EPSA counters that if FERC were to treat these unit sales as long-term purchased power contracts, the prices would fail the strict just-and-reasonable test traditionally applied to transactions between affiliates.
What's More, These Deals Are Bad For Markets.
NRG justified its cost-recovery contract in New England by showing that historical prices would not allow it to cover costs, but intervenors in that case complain that we should wait for new price data. After all, it's been just six weeks since ISO New England launched its SMD on March 1, complete with locational marginal pricing, which changes everything.
In a report to clients issued March 19, Lehman Brothers noted the ISO's March 1 shift to a PJM-style market, with LMP:
"In a nutshell, this transforms the New England wholesale market. … The new rules provide better price signals and eliminate subsidies."
Also, NRG's calculation of its own fixed costs includes a return on equity of 14 percent (much higher than regulated Connecticut utilities), plus an outrageous depreciation rate (remaining life of 6.6 years), with an allowance for net negative salvage, which implies that brownfields have no value.
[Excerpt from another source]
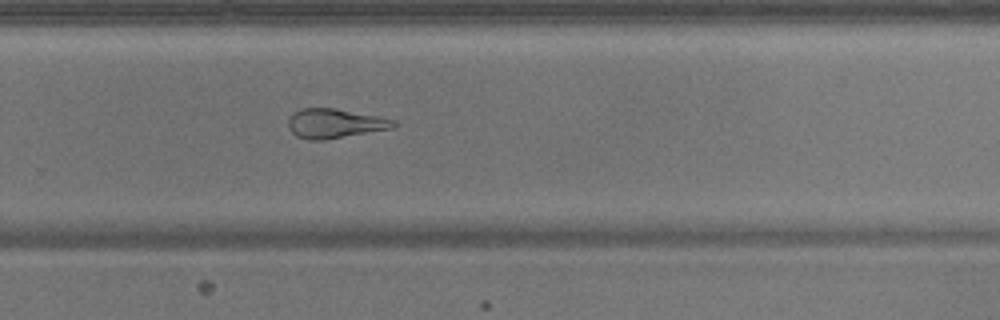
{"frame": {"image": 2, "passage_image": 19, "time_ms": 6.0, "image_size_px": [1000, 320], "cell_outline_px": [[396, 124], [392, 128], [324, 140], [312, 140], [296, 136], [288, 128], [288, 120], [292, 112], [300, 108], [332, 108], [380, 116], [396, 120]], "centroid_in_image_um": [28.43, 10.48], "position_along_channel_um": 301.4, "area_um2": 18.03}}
"This is clearly wrong," say Connecticut state regulators, who oppose the NRG deal. Connecticut is now considering a proposal by Northeast Utilities to build a 345-kilovolt transmission line that would relieve congestion and make this kind of subsidy unnecessary. .
National Grid argues that transmission upgrades offer a better answer than these RMR subsidies: "Their existence can serve to entrench the very transmission constraints giving rise to the need for the locational requirements in the first place."